Of course Doug's point about hard power providing the irreplaceable back-up for soft power is completely valid. I'd say that soft power doesn't win shooting wars, but just like in the Cold War, we're in a fight for hearts and minds. Soft power has its place, and a darned important one at that.

Cheers,

@Rofe: I think you're talking about something a little different than the original subject. The value of propoganda and outreach to the other side's citizens is acknowledged, and indeed RFE was a big factor in the defeat of the Soviet Union. And it would be great if Europe would set up a Radio Free Iran, but as far as I know, they aren't doing that. And I doubt that they ever would, because that type of cross-border broadcasting is an implicit attack on the target's culture, and European multiculturalism will never permit that.

Cousin Dave,

I understand soft power to be the influence of means other than military power to accomplish goals, i.e. to prevent Iran from developing nuclear weapons we could a) take out their capabilities (research, production, storage, etc.) via airstrikes, commando raids and the like, b) use influence brought about by close(r) economic ties, associated cultural ties and the like, to convince the powers that be there to terminate nuclear weapons programs, or c) cultivate relations with opposition figures of influence and the general citizenry (including mundane stuff like Home Improvement in Farsi) with the long-term strategic goal of having such folks eventually move into roles as decision makers.

b) and c) would be the soft power options.

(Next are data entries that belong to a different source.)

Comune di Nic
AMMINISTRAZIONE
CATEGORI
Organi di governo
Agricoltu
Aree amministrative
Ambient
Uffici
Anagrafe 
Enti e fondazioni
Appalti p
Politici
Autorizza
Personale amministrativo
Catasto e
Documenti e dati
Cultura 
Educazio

Please correct me if this interpretation is incorrect (which isn't to equate b) and c) with the most effective / practical option in this case).

Cheers,

This has a little bit to do with my profession the last 26 years. ;-) A lot of people have made good comments that more or less sum it up. I would only add the following:
Hard and soft power is a little bit of an oversimplification. In fact, there are several "instruments of national power" as we like to refer to them. Commonly, we group these into broad categories such as economic, diplomatic, cultural, and of course, military. In each of these categories, there are usually a wide range of activities along a continuum; depending on who is involved and the seriousness of the issue. In Joint Staff speak, these are called Flexible Deterrent Options.
In the economic realm, these range from sending trade delegations and financial incentivies through punitive tariffs to confiscating assets to total sanctions and counterfeiting their money. Militarily, they range from sending instructors to train indigenous troops through "shows of force" (deploying forces to neighbouring countries, parking a carrier nearby, or flying multiple aircraft up to and perhaps over certain airspace boundries) all the way to force employment... and even then you can make a differentiation between kinetic or non-kinetic effects. The former would include things like jamming or broadcasting, disrupting power or communications, information warfare, etc. The latter more or less means warheads on targets. And there is always special ops... a little beyond the scope of this discussion, as it can include almost anything.
So in sum, just because it is military, doesn't mean that it is automatically "hard." However, as other posters have already mentioned, the instruments of national power are most effective when used together in a coordinated fashion to achieve the desired effect or behaviour on the part of the country in question. In many cases, the lack of a credible military option renders other instruments of national power ineffective in solving a crisis. This is what Old Europe can't seem to grasp.

Whoops. Please swap "former" and "latter" in my previous post. :-(

@Rofe
(Hi Rofe!)
>>Soft power was a critical factor in winning the Cold War.

Two words.

Pershing. Missiles.

Soft power in and of itself, is useless.

Bob Dole is way over the hill. Rafael Palmero has a credibility problem. I would say that Juergen Chrobog is a good candidate to become the new Viagra spokesman!